To extend this analogy to your case, I believe that the pretrained model must be quite big for the limited amount of new data that you have. The pretrained model would have developed a better set of filters that just couldn't be learned with a relatively small dataset for a big model trained form scratch. This is just like the analogy where it doesn't matter if neuroscience and math are not exactly deep learning, having the fundamentals strong by pretraining on millions of images makes that model achieve better accuracy.

Maybe if you have a bigger fine-tuning dataset, this gap in accuracy should diminish eventually.

2

jsxgd t1_j4vruhl wrote

Are you saying in the “from scratch” implementation, you are only training using your own data? Or you are training the same architecture on the data used in pre-training + your own data?

1

tsgiannis OP t1_j4vvxt3 wrote

from scratch I mean I take the implementation of a model (just pick any) from articles and github pages, I copy paste it and I feed my data.

There is always a big accuracy difference no matter what...at first I thought it was my mistake because I always tinker what I copy but....

1

DrXaos t1_j4w9vav wrote

The data size of the pre trained model was likely enormously larger than yours and that overcomes the distribution shift.

1

junetwentyfirst2020 t1_j4wrzut wrote

The way I like to think about this is that the algorithm has to model many things.

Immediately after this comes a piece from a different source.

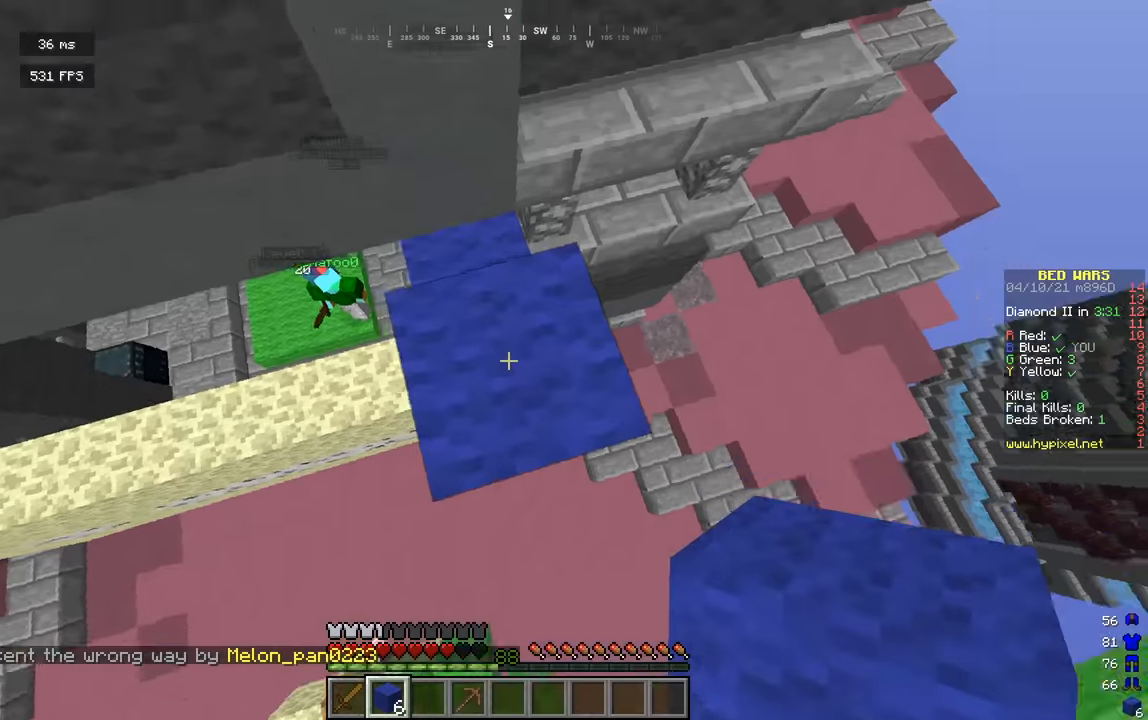
{"keys": [], "mouse": ["right"], "events": [[72, "w", "up"], [235, "s", "down"], [451, "a", "up"], [469, "s", "up"], [488, "mouse_right", "down"]]}
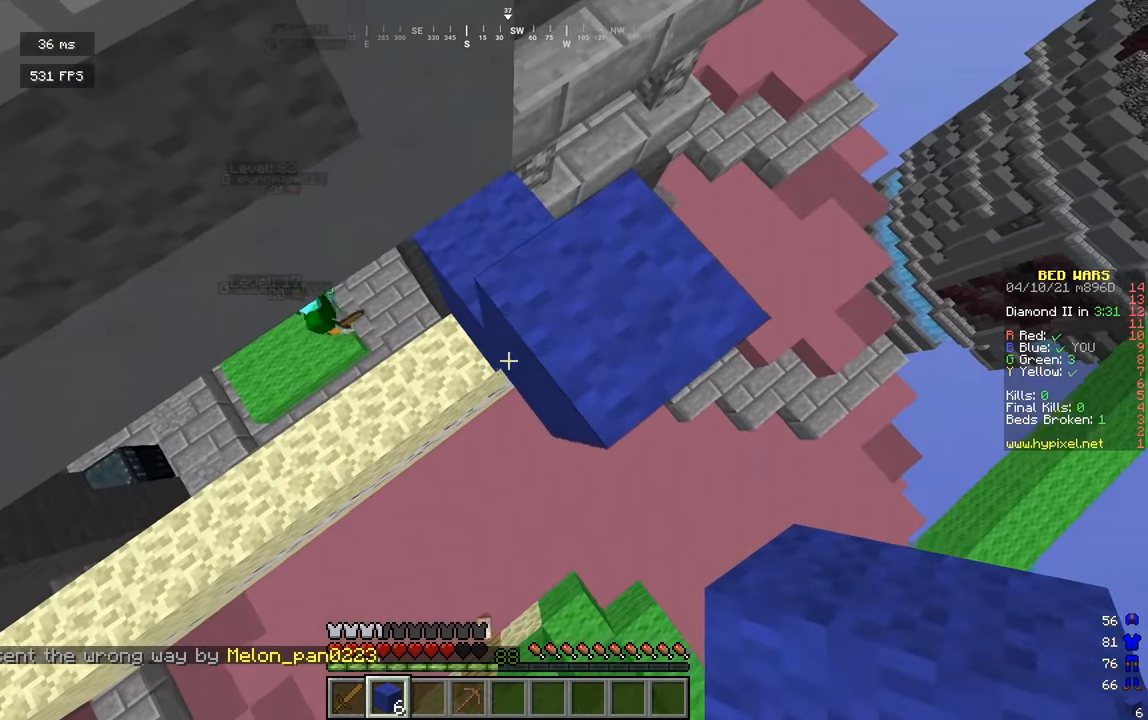
{"keys": ["a", "s"], "mouse": ["right"], "events": [[162, "mouse_right", "up"], [180, "a", "down"], [180, "s", "down"], [451, "mouse_right", "down"]]}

If you’re trying to learn whether the image contains a dog or not, first you have to model natural imagery, correlations between features, and maybe even a little 2D-to-3D to simplify invariances. I’m speaking hypothetically here, because the underlying model is quite latent and hard to inspect.

If you train from scratch you need to do all of these tasks on a dataset that is likely much smaller than is required to do all of them without overfitting. If you use a pretrained model, instead of learning all of those tasks, you instead have a model that only has to learn just one additional thing on the same amount of data.

1